Cost wise, that’s not horrible (from a tournament player’s POV). A club game is often 24 hands for $7 (or so), and factor in 40 minutes of driving, the fact that you’ll likely be dummy for 1/4 of the hands, and some of the hands will not be instructive. Indeed, on a “cost per hand” vuBridge is a good deal.
VuBridge isn’t really playing bridge … it’s the old autobridge stuff. (In fact, the first emails explicitly called it an updated AutoBridge, I believe). You decide what you are going to do and then see if it’s right. It’s a tool for learning strategy.
How does it work?
Well, it’s web based, so there’s no software. I didn’t have any real issues with it. The production is slightly chintzy , but servicable (IMO). The hand player isn’t as good as BBO’s site, for example.
You get a hand, and then start bidding. If you misbid, it just says “Wrong bid” and you click again. After some bids, comments may pop up (explaining your system).
After that, you close the bidding box and get to the play. At various points comments may again pop up. If you click on a wrong card, it flashes and you try again. If it’s right, it gets played and you see the opponents cards until it’s your turn to play again. Sometimes if you click a card it will play an equivalent card instead (like Jack instead of Queen from QJ), But sometimes it won’t.

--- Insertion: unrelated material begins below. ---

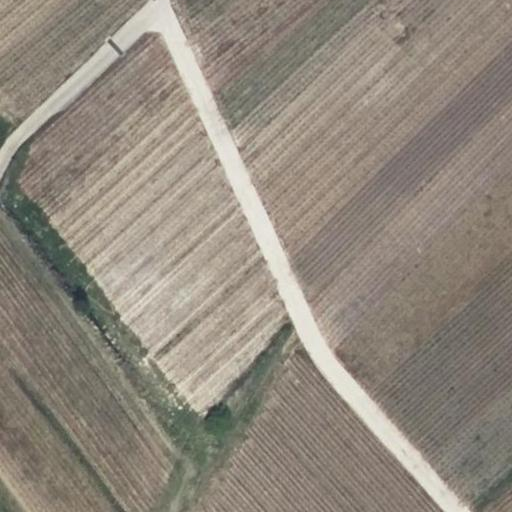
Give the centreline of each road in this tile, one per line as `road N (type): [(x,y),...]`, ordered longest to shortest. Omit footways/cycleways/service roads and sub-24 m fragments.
road 1 (track): [(458,511),(317,350),(173,48),(162,0)]
road 2 (track): [(154,0),(128,51),(19,138),(0,188)]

So — not really bridge, more like a guided tour.
The Larry Cohen set is pretty good. It covers 28 boards from Day 1 of the Life Master Pairs game that Larry won (I think it was 1995, I’m not sure). I believe that’s a 2-session event, so it presumably is only about half of the boards that are ‘interesting.’ Many of the issues/problems involved were not beyond my grasp, but it’s just counting, inferences, and technique. I (partially) got this because I figured it would be good practice to spend a lot of time on each hand, but I found myself blitzing through them.
There were several times when the commentary said “There are several reasonable bids here, but the right one is the one we made at the table.” In fact, quite often the ‘lesson’ of the hand doesn’t matter … after counting out the hand everything breaks and either line of play would work. As the commentary points out, that’s bridge, and nobody tells you which hand is hard and which hand is easy.
What I found particularly helpful is that in many hands there were a detailed discussion about which card to win/lose a trick with (in order to more confuse the issue as declarer). I think the level of instruction was decent. There are also beginner sets, which are probably fine but as a beginner I’d probably just rather play.
So, if you are someone who reads bridge books, this is a decent alternative. For about the cost of a book (half, for many newer titles) you get a full sessions worth of hands that are meant to provide instructive lessons. I probably wont’ be buying new sets often, but every now and then I may splurge.